> **What you are asked to do**:
Answer from the Whisper thread below:
1. Which two subtitle file formats does Whisper produce?
2. What kind of transcription does Whisper not work for?
3. Which operating system does the reply dated 2022-12-23 10:15 pm (UTC) say its writer uses?

> **Passage**:
Whether, why, and how to use Whisper to transcribe speech
Fri, Dec. 23rd, 2022 04:32 pm![[personal profile]](https://www.dreamwidth.org/img/silk/identity/user.png)
![[community profile]](https://www.dreamwidth.org/img/silk/identity/community.png)
Whisper, from OpenAI, is an open source speech recognition tool that also does translation. You can try it right now at https://replicate.com/openai/whisper or install it on your own computer to run privately. You provide an audio file, and it emits a text transcript as well as .srt and .vtt subtitle files.
This is a really useful (and free!) tool. I have started using it regularly to make transcripts and captions/subtitles, and I just wrote a blog post to share how, and why -- plus my reflections on the ethics of using it and similar tools trained using machine learning.
Note that it works on existing files, but does not work for live-transcribing an event as it's happening.
This is a really useful (and free!) tool. I have started using it regularly to make transcripts and captions/subtitles, and I just wrote a blog post to share how, and why -- plus my reflections on the ethics of using it and similar tools trained using machine learning.
Note that it works on existing files, but does not work for live-transcribing an event as it's happening.
(no subject)
Date: 2022-12-23 09:46 pm (UTC)I was seeing you post about this on mastodon and I'm really of two minds about it. I wonder if any measures have been made of how many people post craptions who'd have actually bothered to create real captions or transcripts without an automated tool -- and craptions as they exist today are generally considered worse than useless. You're a conscientious person and mention in your post you clean them up, but so many people are willing to post the completely unedited auto generated captions and call it a day.
On the other hand, if the people who are using auto detected captions wouldn't be creating captions or transcripts any other way, at least it's not a net negative. If they are bad it shouldn't count toward any kind of required accessibility, but it doesn't hurt if it's not replacing something better.
(Are they really that much better than the current state of speech recognition, though? Even the built-in speech recognition currently packaged for free in most operating systems does a really good job with random voices. Not good enough for true transcripts, but good.
I mean I get the point of what you are doing in your blog post if you are also putting on timestamps that are suitable for SRT files, but you could do that with built-in speech recognition and not worry about the ethics of machine learning and large language models at all.)
(no subject)
Date: 2022-12-23 10:15 pm (UTC)I'm on Debian Linux and as far as I'm aware there was no built-in speech recognition software shipped with my operating system. So that's not available for me for comparison. I can say that the quality of the speech recognition with Whisper is substantially superior to every other automated caption or transcript product I've ever witnessed. I speak with a conventional US accent, but commenters on MetaFilter found (as I recall) that Whisper was far better than a lot of other services at handling varied accents. I welcome quality comparisons from folks with access to the built-in speech recognition tools in their OSes!
I'm not sure I understand you. Maybe when you said "if you are also putting on" you mean "if Whisper is also putting on"?
By default, when I run Whisper, it outputs three files. One is a plain text file that doesn't have timestamps. The other two are the .srt and the .vtt subtitle files. Here's a chunk of one of the .srts:
If there are built-in tools on Windows and MacOS that create pretty good subtitle files when fed an audio file, that's awesome and I want to know about it!
Displacing good captions/transcripts with bad? Yeah I don't know either. The individuals I'm seeing talking about Whisper are delightedly saying that, for the first time, they can have searchable transcripts for big masses of audio relevant to them (podcasts they listen to, audio notes-to-self, etc.) but of course I am not privy to institutional conversations where people would be deciding to reduce product quality by switching from a human captioner/transcriber to Whisper.
I have very little knowledge of the built-in speech recognition tools on commercial OSes; are you saying they are not also trained via machine learning and large language models?

[Saved data entries]
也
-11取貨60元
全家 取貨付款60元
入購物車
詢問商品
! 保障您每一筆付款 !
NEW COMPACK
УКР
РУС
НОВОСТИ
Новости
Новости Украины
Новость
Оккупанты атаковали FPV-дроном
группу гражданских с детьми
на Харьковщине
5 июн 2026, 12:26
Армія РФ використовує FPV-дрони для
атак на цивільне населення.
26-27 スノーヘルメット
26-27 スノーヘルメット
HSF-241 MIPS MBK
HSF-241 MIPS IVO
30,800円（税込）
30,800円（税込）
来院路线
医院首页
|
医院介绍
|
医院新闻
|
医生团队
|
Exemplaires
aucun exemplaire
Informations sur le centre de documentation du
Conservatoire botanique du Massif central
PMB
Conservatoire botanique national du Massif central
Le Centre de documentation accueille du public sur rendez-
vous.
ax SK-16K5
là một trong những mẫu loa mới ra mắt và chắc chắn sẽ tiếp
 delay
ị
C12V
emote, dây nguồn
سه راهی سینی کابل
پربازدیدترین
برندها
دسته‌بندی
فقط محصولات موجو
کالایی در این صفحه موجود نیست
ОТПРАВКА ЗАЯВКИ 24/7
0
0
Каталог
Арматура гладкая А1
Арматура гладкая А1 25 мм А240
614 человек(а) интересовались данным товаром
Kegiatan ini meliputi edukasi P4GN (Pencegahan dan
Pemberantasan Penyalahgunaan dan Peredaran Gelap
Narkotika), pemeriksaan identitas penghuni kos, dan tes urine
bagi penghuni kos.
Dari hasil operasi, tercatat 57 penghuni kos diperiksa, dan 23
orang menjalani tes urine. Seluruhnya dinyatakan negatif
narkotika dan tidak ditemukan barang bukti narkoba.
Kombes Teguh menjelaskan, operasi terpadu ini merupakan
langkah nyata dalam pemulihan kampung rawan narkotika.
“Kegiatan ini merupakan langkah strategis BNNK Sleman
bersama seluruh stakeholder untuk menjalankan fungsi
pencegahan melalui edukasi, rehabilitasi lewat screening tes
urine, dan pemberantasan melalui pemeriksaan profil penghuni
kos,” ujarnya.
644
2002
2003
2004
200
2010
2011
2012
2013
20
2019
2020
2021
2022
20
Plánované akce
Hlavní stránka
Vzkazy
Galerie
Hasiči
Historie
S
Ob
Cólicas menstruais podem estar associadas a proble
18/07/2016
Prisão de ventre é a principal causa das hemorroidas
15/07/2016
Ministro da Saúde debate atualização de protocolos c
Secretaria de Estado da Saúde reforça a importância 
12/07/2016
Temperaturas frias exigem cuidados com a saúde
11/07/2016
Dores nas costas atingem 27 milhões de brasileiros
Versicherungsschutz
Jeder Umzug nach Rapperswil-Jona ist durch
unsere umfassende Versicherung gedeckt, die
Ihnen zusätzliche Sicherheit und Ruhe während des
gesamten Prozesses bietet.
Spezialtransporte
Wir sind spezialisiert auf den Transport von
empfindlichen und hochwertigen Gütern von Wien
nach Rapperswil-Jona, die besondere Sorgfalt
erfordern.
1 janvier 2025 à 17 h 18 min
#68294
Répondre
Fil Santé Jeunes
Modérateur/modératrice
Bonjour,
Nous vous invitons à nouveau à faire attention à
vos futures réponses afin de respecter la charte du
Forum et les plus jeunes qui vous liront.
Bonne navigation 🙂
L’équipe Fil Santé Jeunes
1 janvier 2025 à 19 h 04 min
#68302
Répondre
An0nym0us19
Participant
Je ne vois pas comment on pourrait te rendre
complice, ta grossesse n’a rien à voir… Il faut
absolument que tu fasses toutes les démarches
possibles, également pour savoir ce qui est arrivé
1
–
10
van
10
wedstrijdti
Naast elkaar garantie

> **Exercise output**:
1. .srt and .vtt
2. Live-transcribing an event as it's happening
3. Debian Linux